(Material provided begins)

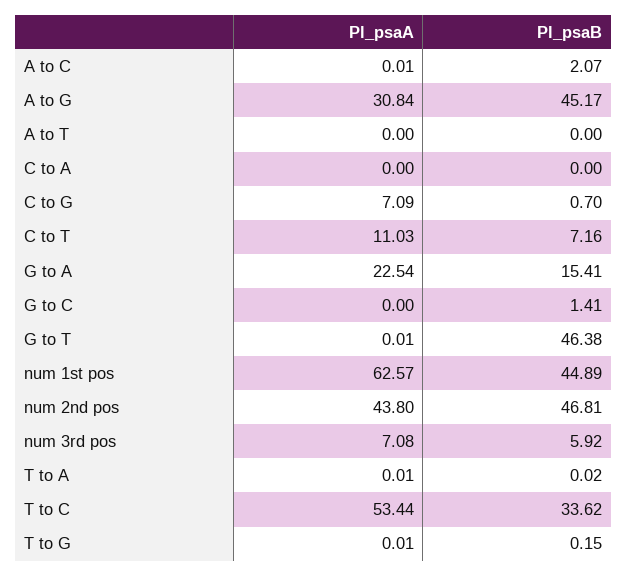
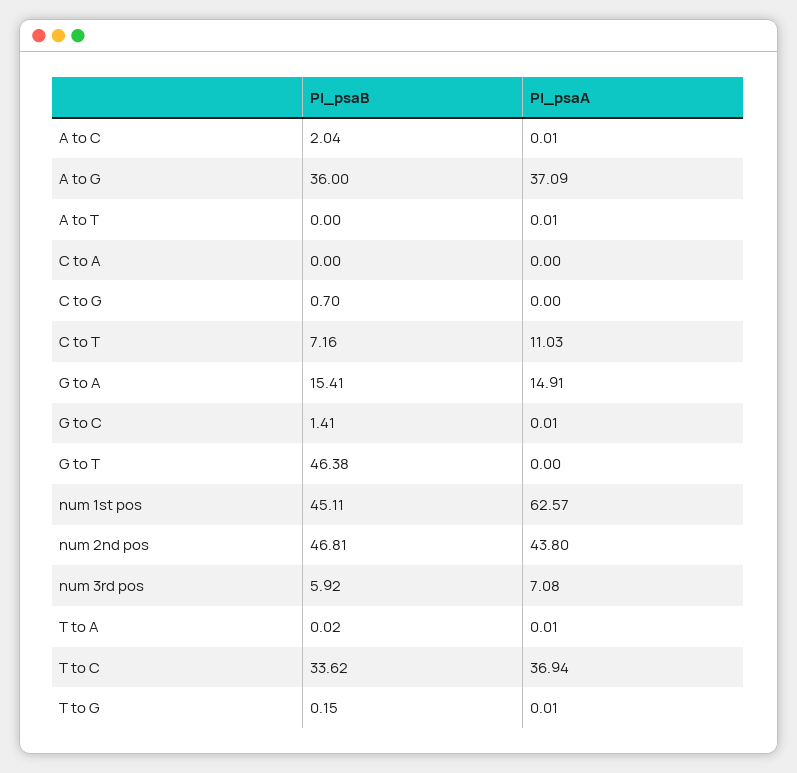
Pl_psaB, A to C: 2.07 -> 2.04
Pl_psaA, A to G: 30.84 -> 37.09
Pl_psaB, A to G: 45.17 -> 36
Pl_psaA, A to T: 0 -> 0.01
Pl_psaA, C to G: 7.09 -> 0
Pl_psaA, G to A: 22.54 -> 14.91
Pl_psaA, G to C: 0 -> 0.01
Pl_psaA, G to T: 0.01 -> 0
Pl_psaB, num 1st pos: 44.89 -> 45.11
Pl_psaA, T to C: 53.44 -> 36.94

(Material provided ends)

Problem.
Transcribe the complete set of entries verbatim. No pictures belong in the copy.

Response area.
Pl_psaB, A to C: 2.07 -> 2.04
Pl_psaA, A to G: 30.84 -> 37.09
Pl_psaB, A to G: 45.17 -> 36
Pl_psaA, A to T: 0 -> 0.01
Pl_psaA, C to G: 7.09 -> 0
Pl_psaA, G to A: 22.54 -> 14.91
Pl_psaA, G to C: 0 -> 0.01
Pl_psaA, G to T: 0.01 -> 0
Pl_psaB, num 1st pos: 44.89 -> 45.11
Pl_psaA, T to C: 53.44 -> 36.94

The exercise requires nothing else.